Dördüncü olarak kardeşlerim, depremzede kardeşlerimizin çoğu bizim sandığımızdan çok daha hayırlı kimseler. Ama tabii ki aralarında büyük günahları olanlar da var. Musibet geldiği vakit bu iki grubu birbirinden ayırmaz. Sahabe efendilerimiz sordular: “Ey Allah’ın Rasulü, aramızda salih kimseler olduğu halde helak edilir miyiz?” Allah Rasulü şöyle cevap verdi: “Kötülük çoğaldığı takdirde, evet edilirsiniz.” Peki sonra ne olacak? Kıyamet günü herkes kendi ameline göre hesaba çekilecek.

5- İbret alma fırsatını kaçırmayalım

Beşinci olarak kardeşlerim, bütün bu saydıklarımıza ilave olarak sakın ola ki ibret alma fırsatını kaçırmayalım. Sakın ola ki bahsettiğimiz hatalı düşünme biçimiyle düşünmeyelim, ya maddi sebep vardır ya da ilahi bir sebep vardır düşüncesi yanlıştır. Bu şekilde bir ayrım yapılamaz.

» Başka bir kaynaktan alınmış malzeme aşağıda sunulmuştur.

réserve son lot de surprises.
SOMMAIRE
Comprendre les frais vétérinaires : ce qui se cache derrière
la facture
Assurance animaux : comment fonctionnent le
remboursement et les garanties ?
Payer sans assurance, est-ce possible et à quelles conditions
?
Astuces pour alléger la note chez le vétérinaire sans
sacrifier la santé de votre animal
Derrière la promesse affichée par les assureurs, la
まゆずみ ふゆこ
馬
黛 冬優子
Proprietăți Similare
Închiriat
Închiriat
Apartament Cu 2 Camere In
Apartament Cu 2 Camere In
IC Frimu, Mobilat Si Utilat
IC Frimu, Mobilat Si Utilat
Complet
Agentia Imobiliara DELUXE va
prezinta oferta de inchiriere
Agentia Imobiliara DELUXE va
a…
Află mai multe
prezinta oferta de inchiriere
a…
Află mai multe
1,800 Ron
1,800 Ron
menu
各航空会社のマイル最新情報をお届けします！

Buhari’nin Edeb-ül Müfred’de Said bin Müseyyib’den naklettiğine göre, Said bin Müseyyib şöyle söyledi: “Selman’ın yanındaydım. Kinde’den hasta olarak dönmüştü.” Selman el-Farisi’yi (r.a) kastediyor. Yanına gittiğinde ona şöyle söyledi: “Müjdeler olsun, Allah Mümin’in hastalığını günahlarına kefaret kılar ve kendisi için ibret vesilesi kılar. Fâcir (günahkâr) kişinin hastalığı ise devenin hali gibidir. Sahibi önce onu bağlamıştır, sonra salmıştır. Ama o neden bağlandığını da bilmez neden salındığını da.” Ne demek bu?

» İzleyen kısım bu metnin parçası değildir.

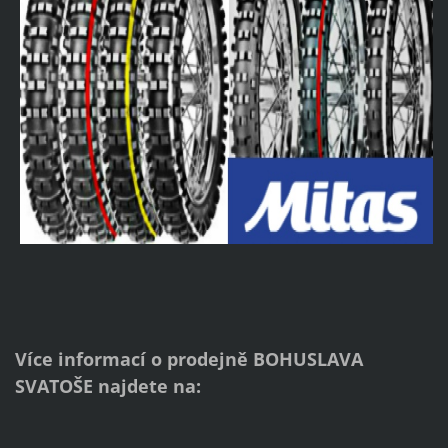
Více informací o prodejně BOHUSLAVA
SVATOŠE najdete na: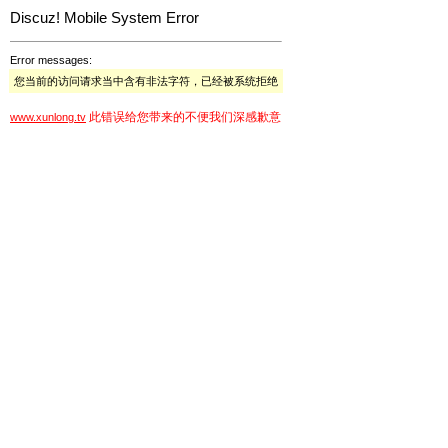
Discuz! Mobile System Error
Error messages:
您当前的访问请求当中含有非法字符，已经被系统拒绝
此错误给您带来的不便我们深感歉意
www.xunlong.tv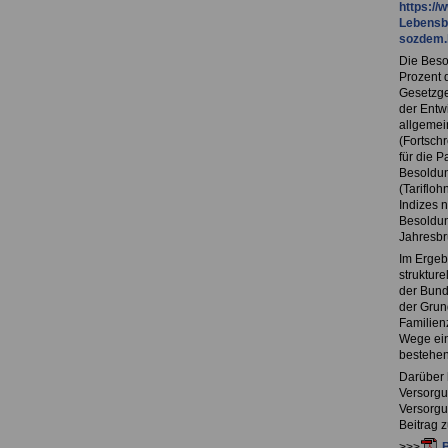
https:/
Lebensb
sozdem.
Die Beso
Prozent 
Gesetzge
der Entwi
allgemei
(Fortsch
für die 
Besoldun
(Tarifloh
Indizes 
Besoldun
Jahresbr
Im Ergeb
struktur
der Bund
der Grun
Familienz
Wege ein
bestehen
Darüber 
Versorgu
Versorgun
Beitrag 
>>>
B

Hastalık Mümin kişi için ibret vesilesidir yani kendini hesaba çekmesine, günahlarından vazgeçmesine ve gaflet uykusundan uyanmasına vesile olur. Fâcir kişide ise durum tam tersidir. Hastalığı ona bir fayda sağlamaz. Günahlarından dönmez. Sahibinin önce bağladığı sonra ipini çözüp saldığı deve gibidir. Neden bağlandığını da bilmez neden salındığını da. Fâcir kişi de aynı deve gibi neden hastalandığını bilmez, hastalığının hikmetini anlamaz, Allah’a yönelmez, herhangi bir ecre nail olmaz. Ama Mümin kişi Allah’ın bütün fiillerinde hikmet sahibi olduğunu ve kullarını bollukta ve darlıkta imtihan ederek onlara kulluklarını hatırlattığını bilir.

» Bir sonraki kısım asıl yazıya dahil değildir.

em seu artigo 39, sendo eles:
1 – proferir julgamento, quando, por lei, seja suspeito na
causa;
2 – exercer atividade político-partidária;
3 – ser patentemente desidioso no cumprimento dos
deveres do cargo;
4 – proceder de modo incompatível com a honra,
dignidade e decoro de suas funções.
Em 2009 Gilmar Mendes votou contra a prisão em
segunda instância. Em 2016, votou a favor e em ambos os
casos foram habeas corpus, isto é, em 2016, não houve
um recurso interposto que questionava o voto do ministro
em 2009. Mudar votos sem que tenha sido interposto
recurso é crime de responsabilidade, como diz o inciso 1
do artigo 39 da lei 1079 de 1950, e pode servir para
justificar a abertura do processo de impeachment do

Allahu Teâlâ şöyle buyurdu: “Bir deneme olarak sizi hayırla da şerle de imtihan ederiz. Ve siz, ancak bize döndürüleceksiniz.” (Enbiya 35) Mümin daima şöyle düşünür: “Allah benim bu durumda nasıl bir kul olmamı istiyor?” Münafık ise zaten Allah’ı unutmuştur. Olayları Allah’ın hikmetinin yansıması olarak yorumlamaz. Kulluğunu düşünmez. Allah münafıkları şu sözlerle kınamıştır: “Onlar, her yıl bir veya iki kez (çeşitli belâlarla) imtihan edildiklerini görmüyorlar mı? Sonra da ne tevbe ediyorlar ne de ibret alıyorlar.” (Tevbe, 126) Allah’ın şu ibaresine dikkat edelim “Ne de ibret alıyorlar!” Kardeşlerim, ibret alma fırsatını kaçıranlardan olmayalım.

6- Gücümüzün yettiğince yardımda bulunalım

Son olarak kardeşlerim, bu durumda üzerimize düşen kardeşlerimize gücümüzün yettiğince yardımda bulunmaktır. Bilmeliyiz ki musibetler bize onlardan daha uzak değildir. Bu yüzden Rabbimize tevbe etmeliyiz. Esselamu aleykum ve rahmetullah.